**What is required:**
Select from the data all lines with the word "March".

Records drawn from a dataset
================

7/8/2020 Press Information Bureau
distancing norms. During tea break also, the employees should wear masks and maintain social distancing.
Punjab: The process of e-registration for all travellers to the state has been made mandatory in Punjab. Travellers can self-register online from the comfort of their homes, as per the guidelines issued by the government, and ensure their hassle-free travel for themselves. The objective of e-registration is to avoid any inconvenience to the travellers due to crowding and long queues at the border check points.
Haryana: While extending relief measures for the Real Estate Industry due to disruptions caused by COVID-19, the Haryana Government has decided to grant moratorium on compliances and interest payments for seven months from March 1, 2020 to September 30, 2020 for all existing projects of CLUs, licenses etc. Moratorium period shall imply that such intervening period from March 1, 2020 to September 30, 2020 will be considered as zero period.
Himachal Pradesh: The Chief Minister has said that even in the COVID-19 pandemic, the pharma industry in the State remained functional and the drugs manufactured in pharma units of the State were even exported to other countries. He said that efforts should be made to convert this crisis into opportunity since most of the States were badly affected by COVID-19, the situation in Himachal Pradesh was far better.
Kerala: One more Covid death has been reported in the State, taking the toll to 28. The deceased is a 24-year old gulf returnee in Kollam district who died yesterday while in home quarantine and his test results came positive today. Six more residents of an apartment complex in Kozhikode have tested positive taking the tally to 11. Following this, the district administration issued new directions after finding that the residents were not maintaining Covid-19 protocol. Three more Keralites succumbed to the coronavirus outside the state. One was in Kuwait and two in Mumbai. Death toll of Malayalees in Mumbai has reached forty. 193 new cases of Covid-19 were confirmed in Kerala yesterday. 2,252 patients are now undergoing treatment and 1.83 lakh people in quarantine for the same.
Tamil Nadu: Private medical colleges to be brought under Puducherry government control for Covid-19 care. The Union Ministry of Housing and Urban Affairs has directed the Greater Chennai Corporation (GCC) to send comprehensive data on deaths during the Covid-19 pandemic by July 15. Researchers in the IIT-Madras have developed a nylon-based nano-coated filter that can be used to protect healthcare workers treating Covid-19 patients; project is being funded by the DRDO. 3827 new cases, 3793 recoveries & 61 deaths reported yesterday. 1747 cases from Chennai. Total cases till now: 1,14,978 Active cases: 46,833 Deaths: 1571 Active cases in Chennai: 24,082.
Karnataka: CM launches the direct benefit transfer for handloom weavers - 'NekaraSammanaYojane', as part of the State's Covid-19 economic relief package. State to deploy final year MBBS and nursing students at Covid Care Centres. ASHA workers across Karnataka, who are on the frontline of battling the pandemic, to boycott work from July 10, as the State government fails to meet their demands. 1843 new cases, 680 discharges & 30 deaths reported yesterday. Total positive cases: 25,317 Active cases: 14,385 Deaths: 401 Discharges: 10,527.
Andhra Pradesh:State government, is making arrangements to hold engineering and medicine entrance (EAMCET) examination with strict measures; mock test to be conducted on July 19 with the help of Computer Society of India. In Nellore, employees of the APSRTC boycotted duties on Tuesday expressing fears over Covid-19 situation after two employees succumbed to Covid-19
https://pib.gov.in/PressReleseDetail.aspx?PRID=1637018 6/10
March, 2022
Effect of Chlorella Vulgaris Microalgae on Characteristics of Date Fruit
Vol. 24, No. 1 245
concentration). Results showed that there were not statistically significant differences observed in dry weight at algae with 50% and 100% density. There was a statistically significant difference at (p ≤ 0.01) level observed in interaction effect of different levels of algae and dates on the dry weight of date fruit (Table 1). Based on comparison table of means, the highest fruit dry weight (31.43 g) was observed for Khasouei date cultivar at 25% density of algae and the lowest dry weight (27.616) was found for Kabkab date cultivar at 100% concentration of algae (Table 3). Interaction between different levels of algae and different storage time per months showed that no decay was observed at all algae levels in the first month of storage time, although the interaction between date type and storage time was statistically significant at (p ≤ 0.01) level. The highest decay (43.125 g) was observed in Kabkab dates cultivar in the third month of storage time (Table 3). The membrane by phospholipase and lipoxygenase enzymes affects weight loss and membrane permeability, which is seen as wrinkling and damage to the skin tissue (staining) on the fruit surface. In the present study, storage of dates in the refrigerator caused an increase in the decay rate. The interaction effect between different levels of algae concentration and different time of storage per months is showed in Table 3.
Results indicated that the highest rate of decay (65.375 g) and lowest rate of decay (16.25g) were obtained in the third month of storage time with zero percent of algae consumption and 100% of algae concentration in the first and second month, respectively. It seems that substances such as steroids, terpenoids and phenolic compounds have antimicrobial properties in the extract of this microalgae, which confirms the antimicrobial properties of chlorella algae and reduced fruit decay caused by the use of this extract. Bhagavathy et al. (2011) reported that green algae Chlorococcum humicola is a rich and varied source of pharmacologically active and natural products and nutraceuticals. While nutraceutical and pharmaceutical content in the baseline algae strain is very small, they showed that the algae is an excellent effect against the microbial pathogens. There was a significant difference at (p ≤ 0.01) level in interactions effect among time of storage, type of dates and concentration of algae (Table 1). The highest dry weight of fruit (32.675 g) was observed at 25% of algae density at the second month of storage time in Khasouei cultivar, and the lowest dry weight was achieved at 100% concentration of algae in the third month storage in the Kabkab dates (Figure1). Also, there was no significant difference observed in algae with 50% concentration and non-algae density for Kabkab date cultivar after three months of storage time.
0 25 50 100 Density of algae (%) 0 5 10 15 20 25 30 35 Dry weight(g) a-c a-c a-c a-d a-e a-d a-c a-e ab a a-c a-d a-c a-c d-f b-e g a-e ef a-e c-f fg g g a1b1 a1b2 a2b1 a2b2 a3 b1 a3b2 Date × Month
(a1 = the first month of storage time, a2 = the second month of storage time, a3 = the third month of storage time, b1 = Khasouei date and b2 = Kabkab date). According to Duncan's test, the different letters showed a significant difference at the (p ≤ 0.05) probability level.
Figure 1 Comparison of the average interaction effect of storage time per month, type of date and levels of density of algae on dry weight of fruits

================

**Exercise answer:**
Haryana: While extending relief measures for the Real Estate Industry due to disruptions caused by COVID-19, the Haryana Government has decided to grant moratorium on compliances and interest payments for seven months from March 1, 2020 to September 30, 2020 for all existing projects of CLUs, licenses etc. Moratorium period shall imply that such intervening period from March 1, 2020 to September 30, 2020 will be considered as zero period.
March, 2022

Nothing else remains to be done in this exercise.